Thank you, Mr. Speaker. In the eight years I have served as MLA, few issues have received as much attention as the chronic financial problems facing our non-government organizations. These are agencies like the YWCA, Council for Persons with Disabilities, Sport North, and, as my colleague from Hay River South highlighted so effectively yesterday, the Northern Arts and Cultural Centre.
Over the years, these volunteer-driven agencies have become reliable, trustworthy and essential partners with our government in the delivery of an immense range of services and programs in virtually every community. But I deeply regret, Mr. Speaker, that, as a government, we have not acted in the same spirit and commitment as they have. That is because in our contract and service agreements with them, we have failed to keep up our side of the deal. That is because we are slowly starving them of the money they need to keep up their side of the deal.

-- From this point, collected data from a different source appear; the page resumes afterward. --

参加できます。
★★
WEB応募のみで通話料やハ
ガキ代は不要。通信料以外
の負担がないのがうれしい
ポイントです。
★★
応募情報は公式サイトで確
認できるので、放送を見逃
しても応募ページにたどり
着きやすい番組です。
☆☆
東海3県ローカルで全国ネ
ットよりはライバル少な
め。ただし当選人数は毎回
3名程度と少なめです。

The situation has reached a crisis point. In a recently released report, eight Yellowknife-based agencies outlined their stark reality of the challenges they face. The gap in salaries falls between 23 and 41 percent. That is as much as $30,000 a year of what equivalent work in the GNWT pays. Many of the staff have to work two jobs in order to keep a household going. Turnover rates average 50 percent a year and can be triple that level, and recruiting for vacant positions has stretched up to six months. Mr. Speaker, managers face a hopeless catch-22 situation of never being able to get ahead. They are forced to backfill for non-existent staff and cope with increasing mountains of paperwork and accountability that we demand of them.
In the report, they have given a clear business plan of what we can do. We need to catch up to within 80 percent of the GNWT's pay packet. I also advocate, Mr. Speaker, that we need to bring back the core funding model with multi-year agreements indexed to inflation to allow those volunteer boards that lead these organizations to the certainty and stability they need to lead their organizations in the vital work they do.
Mr. Speaker, above all, we need to change our political attitude. We need to treat them as true partners, genuinely value the contribution they make, and show that this government will change the way we do business and support their ideas and the service they give to us all. Thank you, Mr. Speaker.